▶ Texto fornecido:
◆ ◆ ◆ ◆

Por Pedro Venceslau

Entrevista com o cantor e compositor Lobão

Lobão não tem papas na língua. Fala o que pensa. Ainda mais quando conversa de forma descontraída, em mesa de bar, a bordo de um chopp. Recomenda-se que os mais recatados e puritanos dispensem a leitura. Copiou?

Entre shows, gravações do programa “Saca Rolha”, no Canal 21 – onde divide a cena com Marcelo Tas e Mariana Weickert –, e eventos de divulgação de seu novo CD “Canções dentro da noite escura”, o rebelde número um da cena musical brasileira encontrou um tempo para receber Pedro Venceslau (editor de CONTATO), Lina Garrido e Gabriela Miranda, membros da equipe de reportagem da revista IMPRENSA. O papo rendeu...
O bate papo foi no último dia 22 de agosto, no bar do hotel Meliá, QG do artista em São Paulo. A entrevista foi no estilo "pinga-fogo", e mesclou perguntas nossas com outras, enviadas para a redação de outros veículos de comunicação.
Ligado o gravador, Lobão não perdoou Chico e Caetano, Zezé e Luciano, mensalão, PT, Lula e tudo o que estava ao alcance do seu pensamento.

◆ ◆ ◆ ◆

▶ Material fornecido:
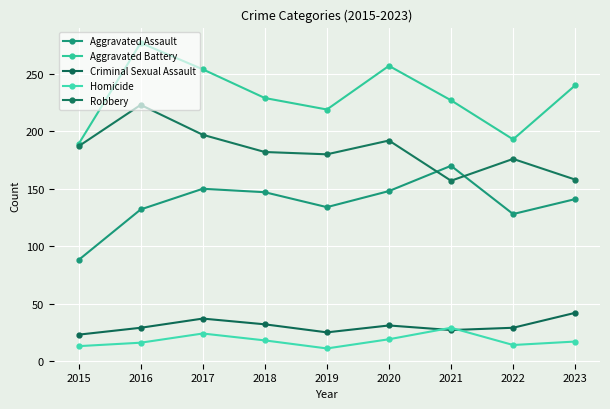

True or false: Criminal Sexual Assault and Aggravated Assault intersect in this chart.

False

◆ ◆ ◆ ◆

▶ Atividades:
1. Segundo o texto sobre a entrevista com Lobão, por que os mais recatados e puritanos deveriam dispensar a leitura? Responda em uma a três frases.
2. Escreva a continuação do texto sobre a entrevista com Lobão a partir da última frase apresentada.

▶ Respostas em ordem:
1. Porque Lobão não tem papas na língua e fala o que pensa. Ele faz isso ainda mais quando conversa de forma descontraída, em mesa de bar, acompanhado de um chopp.

2.
CONTATO reproduz, com exclusividade, os melhores trechos da entrevista, publicada por IMPRENSA em sua edição de setembro:

Pedro Venceslau – Você votou no Lula??
LOBÃO – Eu não só votei no Lula como fiz campanha para ele desde 1989. E eu não sou do PT. Eu estou achando uma merda o que está acontecendo. Foi uma decepção terrível desde o início, quando deram o Ministério da Cultura para o Gilberto Gil. Puseram uma raposa em um galinheiro. Além disso, um presidente não pode ser fã do Zezé di Camargo e Luciano. Não pode, não pode, não pode...

Lina Garrido – Por que essa birra com o Gil?
LOBÃO – Porque ele é um contratado de multinacional, está a serviço das multinacionais – tanto ele como o Caetano.

Gabriela Miranda – Você odeia música sertaneja?
LOBÃO – Eu não. Só acho o Zezé di Camargo o cocô do cavalo do bandido. Um tomateiro de terceira, que joga no time da UDR (União Democrática Ruralista). É um fazendeiro que entra e sai do Planalto a toda hora. Fizeram um filme deles agora que é uma porcaria!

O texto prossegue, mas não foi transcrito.